> **TASK**:
Report each line from the entries in which "Anda" can be found.

> **DATA UNDER STUDY**:
========

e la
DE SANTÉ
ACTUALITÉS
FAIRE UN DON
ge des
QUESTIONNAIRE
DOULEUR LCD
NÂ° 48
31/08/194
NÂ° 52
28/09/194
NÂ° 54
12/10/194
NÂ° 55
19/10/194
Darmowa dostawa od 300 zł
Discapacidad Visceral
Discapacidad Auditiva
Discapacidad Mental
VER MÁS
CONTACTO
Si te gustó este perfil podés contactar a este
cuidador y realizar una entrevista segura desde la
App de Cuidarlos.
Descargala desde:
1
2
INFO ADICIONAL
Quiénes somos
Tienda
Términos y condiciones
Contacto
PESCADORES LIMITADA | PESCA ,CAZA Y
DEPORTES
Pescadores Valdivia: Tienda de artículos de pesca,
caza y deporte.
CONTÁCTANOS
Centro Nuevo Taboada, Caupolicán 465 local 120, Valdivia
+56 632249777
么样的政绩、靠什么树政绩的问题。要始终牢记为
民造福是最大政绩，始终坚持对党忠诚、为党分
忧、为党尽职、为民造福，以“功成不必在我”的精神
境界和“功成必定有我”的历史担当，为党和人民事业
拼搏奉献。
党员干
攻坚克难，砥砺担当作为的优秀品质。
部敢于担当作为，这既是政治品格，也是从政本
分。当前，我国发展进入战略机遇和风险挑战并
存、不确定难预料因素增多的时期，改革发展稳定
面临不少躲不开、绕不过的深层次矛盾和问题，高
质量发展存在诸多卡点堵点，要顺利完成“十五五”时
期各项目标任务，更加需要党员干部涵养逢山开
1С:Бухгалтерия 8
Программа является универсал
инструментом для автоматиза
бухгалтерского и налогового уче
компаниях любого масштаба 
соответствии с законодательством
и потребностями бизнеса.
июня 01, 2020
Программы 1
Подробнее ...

========

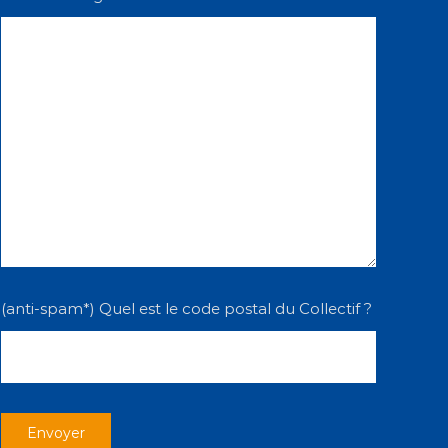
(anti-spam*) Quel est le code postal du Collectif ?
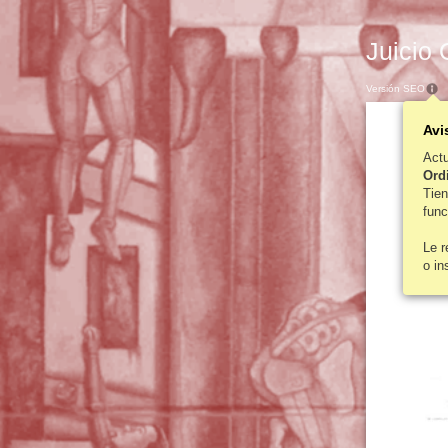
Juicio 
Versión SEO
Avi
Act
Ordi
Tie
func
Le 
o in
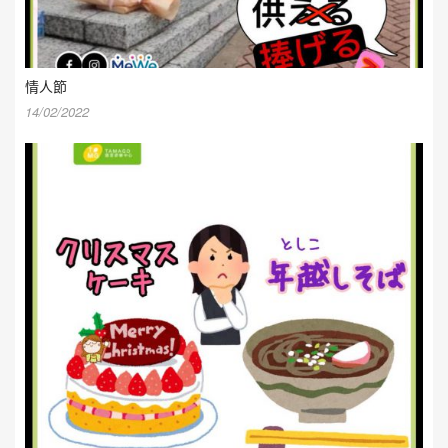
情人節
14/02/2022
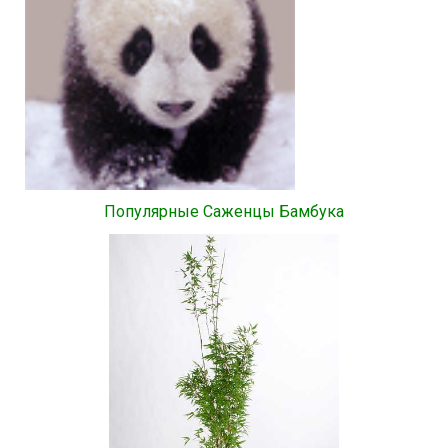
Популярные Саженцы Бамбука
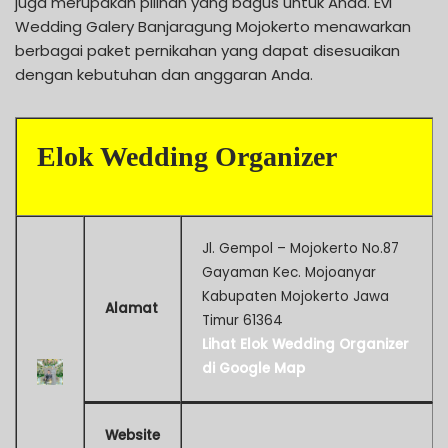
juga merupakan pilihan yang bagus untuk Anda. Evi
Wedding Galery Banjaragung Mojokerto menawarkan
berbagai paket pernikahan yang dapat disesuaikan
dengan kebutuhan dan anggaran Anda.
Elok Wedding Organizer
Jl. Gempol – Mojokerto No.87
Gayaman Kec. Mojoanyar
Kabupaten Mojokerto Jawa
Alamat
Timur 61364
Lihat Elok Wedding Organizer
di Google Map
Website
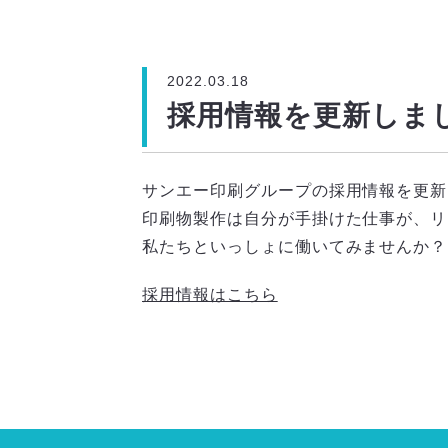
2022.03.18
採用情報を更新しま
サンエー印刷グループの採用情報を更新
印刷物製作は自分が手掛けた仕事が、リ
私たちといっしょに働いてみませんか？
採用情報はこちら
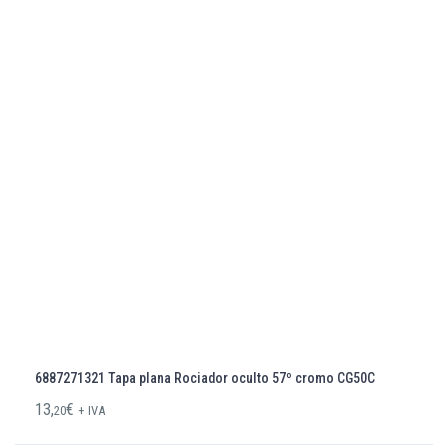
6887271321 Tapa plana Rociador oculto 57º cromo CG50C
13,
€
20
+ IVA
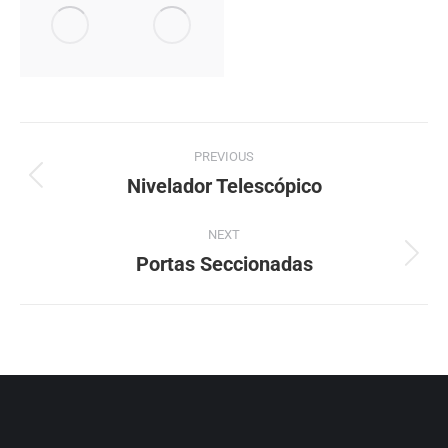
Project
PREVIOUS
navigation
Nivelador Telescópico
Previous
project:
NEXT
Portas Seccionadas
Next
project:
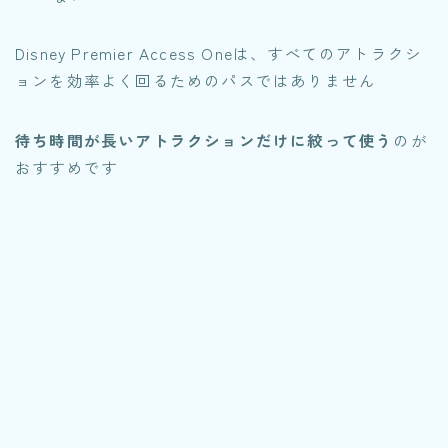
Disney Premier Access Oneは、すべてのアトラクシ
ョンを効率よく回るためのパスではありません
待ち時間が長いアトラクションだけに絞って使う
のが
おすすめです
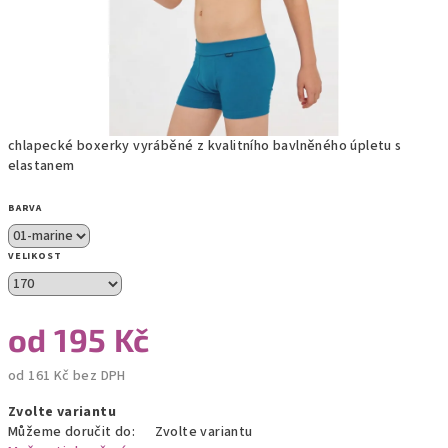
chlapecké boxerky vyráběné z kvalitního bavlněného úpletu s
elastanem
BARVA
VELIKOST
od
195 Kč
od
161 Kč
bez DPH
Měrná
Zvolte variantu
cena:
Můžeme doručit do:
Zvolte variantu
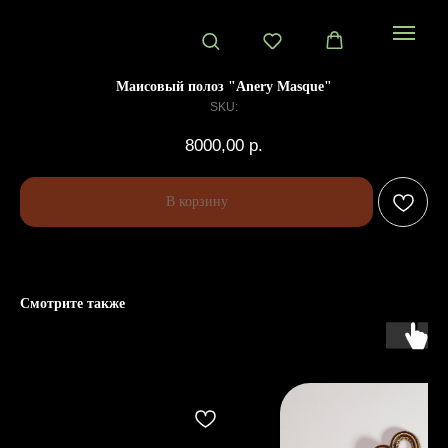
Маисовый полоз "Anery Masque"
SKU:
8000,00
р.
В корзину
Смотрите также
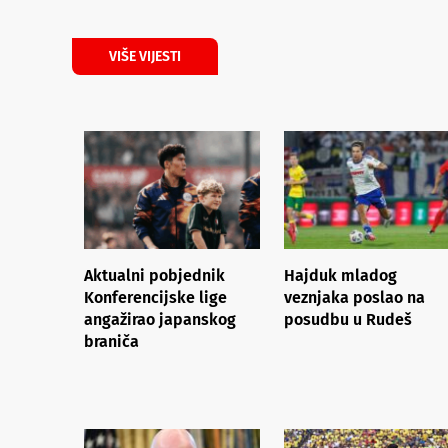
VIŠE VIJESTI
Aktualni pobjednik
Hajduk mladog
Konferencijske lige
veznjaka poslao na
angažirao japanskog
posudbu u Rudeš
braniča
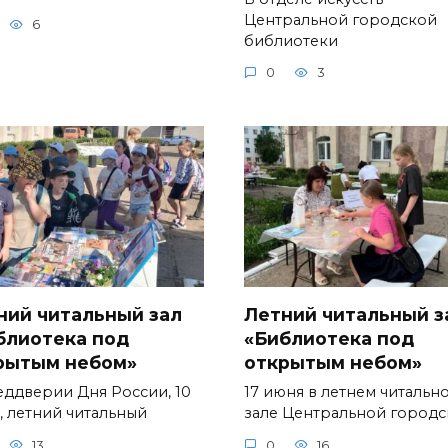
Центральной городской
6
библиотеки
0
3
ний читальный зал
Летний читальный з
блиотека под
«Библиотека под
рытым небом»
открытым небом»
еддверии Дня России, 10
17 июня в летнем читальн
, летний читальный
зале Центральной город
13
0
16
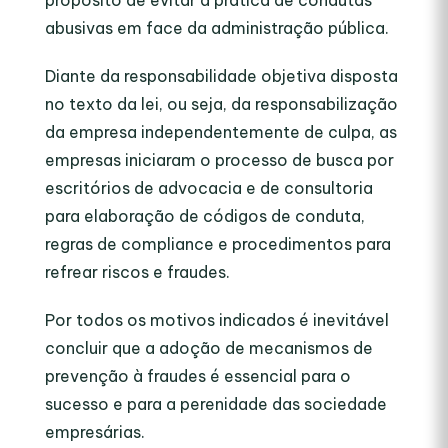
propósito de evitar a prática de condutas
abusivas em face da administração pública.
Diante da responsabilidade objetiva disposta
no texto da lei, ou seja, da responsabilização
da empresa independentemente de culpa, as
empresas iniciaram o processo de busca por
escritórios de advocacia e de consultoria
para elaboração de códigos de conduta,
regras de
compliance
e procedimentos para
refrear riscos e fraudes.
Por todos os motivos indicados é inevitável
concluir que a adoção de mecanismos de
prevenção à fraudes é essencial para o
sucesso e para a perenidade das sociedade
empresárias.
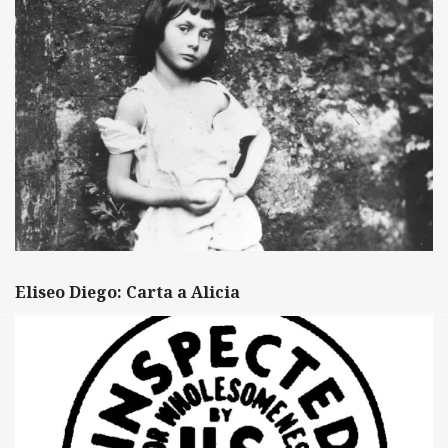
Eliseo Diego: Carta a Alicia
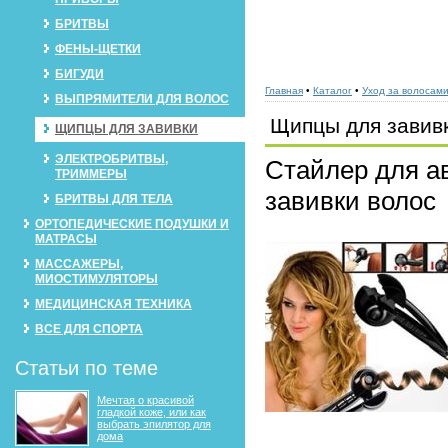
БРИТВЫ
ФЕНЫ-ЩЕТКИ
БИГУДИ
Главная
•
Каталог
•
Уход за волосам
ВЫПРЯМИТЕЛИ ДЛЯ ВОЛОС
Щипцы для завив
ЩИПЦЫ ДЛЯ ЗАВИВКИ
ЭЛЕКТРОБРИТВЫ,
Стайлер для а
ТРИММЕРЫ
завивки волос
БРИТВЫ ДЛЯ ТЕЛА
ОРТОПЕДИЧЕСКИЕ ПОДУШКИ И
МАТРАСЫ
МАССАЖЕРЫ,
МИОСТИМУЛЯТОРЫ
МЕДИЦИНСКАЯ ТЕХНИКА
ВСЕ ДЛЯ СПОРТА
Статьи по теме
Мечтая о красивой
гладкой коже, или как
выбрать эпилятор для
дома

========

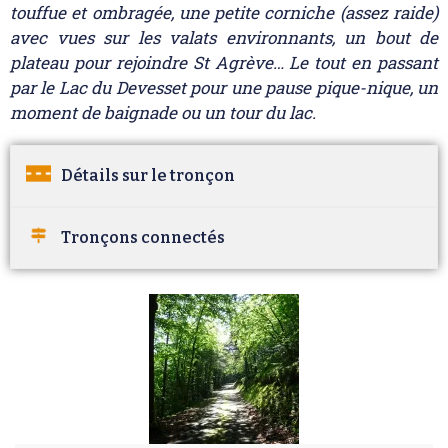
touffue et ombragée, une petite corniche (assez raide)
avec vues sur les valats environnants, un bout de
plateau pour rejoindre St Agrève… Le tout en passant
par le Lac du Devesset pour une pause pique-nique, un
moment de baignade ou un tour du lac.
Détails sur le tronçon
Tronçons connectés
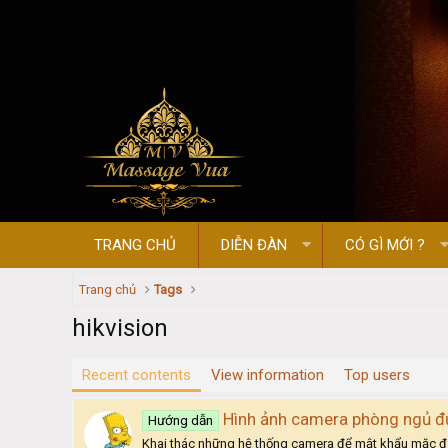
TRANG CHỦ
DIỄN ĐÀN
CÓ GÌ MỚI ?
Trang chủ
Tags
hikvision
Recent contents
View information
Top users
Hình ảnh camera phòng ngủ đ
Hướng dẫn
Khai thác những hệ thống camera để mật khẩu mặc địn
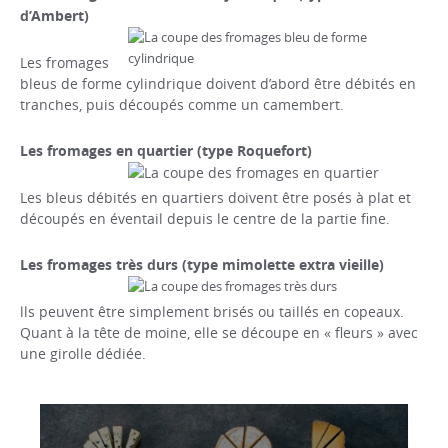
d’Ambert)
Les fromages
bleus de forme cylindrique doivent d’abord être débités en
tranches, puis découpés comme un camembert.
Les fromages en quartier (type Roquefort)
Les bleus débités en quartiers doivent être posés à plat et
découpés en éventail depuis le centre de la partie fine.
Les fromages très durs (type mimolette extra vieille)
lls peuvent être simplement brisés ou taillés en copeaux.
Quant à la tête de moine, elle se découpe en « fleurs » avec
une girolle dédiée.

========

> **ANSWER SPACE**:
juga merupakan pilihan yang bagus untuk Anda. Evi
dengan kebutuhan dan anggaran Anda.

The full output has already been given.